**TEXTE FOURNI**
============================================================
La vérité sur Alan Turing

L’homme qui inventa le XXIe siècle

Alant Turing

Introduction

Notre époque doit beaucoup à Alan Turing, ce mathématicien britannique dont les travaux ont permis de casser les codes secrets des nazis pendant la Seconde Guerre mondiale. Alors qu’un biopic, « The Imitation Game », débarquera bientôt au cinéma, qui est vraiment Alan Turing ? En quoi ses travaux ont-ils posé les bases de l’informatique ? Pourquoi a-t-il été gracié par la Reine Elisabeth 59 ans après sa mort? Et sa mort d’ailleurs, provoquée (ou pas) en croquant une pomme empoisonnée, a-t-elle vraiment inspiré le célèbre logo d’Apple ? « Il était une fois », la série dominicale de LaLibre.be, vous raconte la véritable histoire d’Alan Turing.

« Sans fausse modestie, c’est grâce à moi que vous pouvez lire ceci »

La description d’un compte Twitter parodique résume à elle seule ce qu’a été la vie d’Alan Turing. Sans ce mathématicien, le XXIe siècle n’aurait pas été ce qu’il est devenu. Car c’est notamment grâce à ce cryptographe de génie et à ses travaux dans le domaine de l’informatique que les ordinateurs sont nés.

Chapitre I

Un ordinateur de papier

Au départ, rien ne prédestinait Alan Turing à se distinguer dans la société. Rien, ou presque. Né en 1912, il est séparé très jeune de ses parents, partis pour l’Inde où son père travaille pour le compte de l’Empire britannique. Relégué dans un pensionnat, il exerce son rôle de cancre à la perfection : copies bâclées, notes insuffisantes... Il n’y a qu’en mathématiques que les choses roulent correctement. À l’adolescence, il fait même sa première « découverte » - modeste, certes, mais remarquable pour son âge – dans le domaine des suites numériques. À force de travail acharné, il intègre le prestigieux King’s College de l’université de Cambridge.
============================================================
Extractions de texte par page:
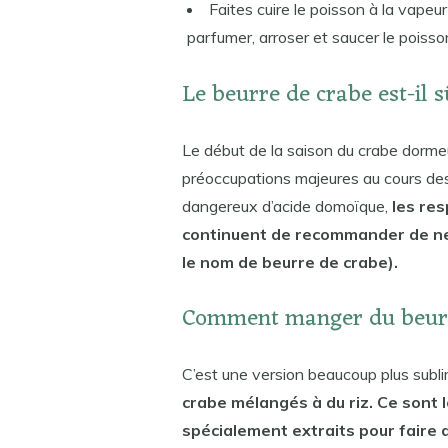
Faites cuire le poisson à la vapeur
parfumer, arroser et saucer le poisso
Le beurre de crabe est-il
Le début de la saison du crabe dorme
préoccupations majeures au cours de
dangereux d’acide domoïque,
les re
continuent de recommander de ne
le nom de beurre de crabe).
Comment manger du beurr
C’est une version beaucoup plus subl
crabe mélangés à du riz. Ce sont 
spécialement extraits pour faire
============================================================
**CONSIGNE**
Reproduisez s'il vous plaît un passage du texte sur Alan Turing, en commençant aux mots « Introduction » et en vous arrêtant après « histoire d’Alan Turing. ».

**RÉSULTAT OBTENU**
Introduction

Notre époque doit beaucoup à Alan Turing, ce mathématicien britannique dont les travaux ont permis de casser les codes secrets des nazis pendant la Seconde Guerre mondiale. Alors qu’un biopic, « The Imitation Game », débarquera bientôt au cinéma, qui est vraiment Alan Turing ? En quoi ses travaux ont-ils posé les bases de l’informatique ? Pourquoi a-t-il été gracié par la Reine Elisabeth 59 ans après sa mort? Et sa mort d’ailleurs, provoquée (ou pas) en croquant une pomme empoisonnée, a-t-elle vraiment inspiré le célèbre logo d’Apple ? « Il était une fois », la série dominicale de LaLibre.be, vous raconte la véritable histoire d’Alan Turing.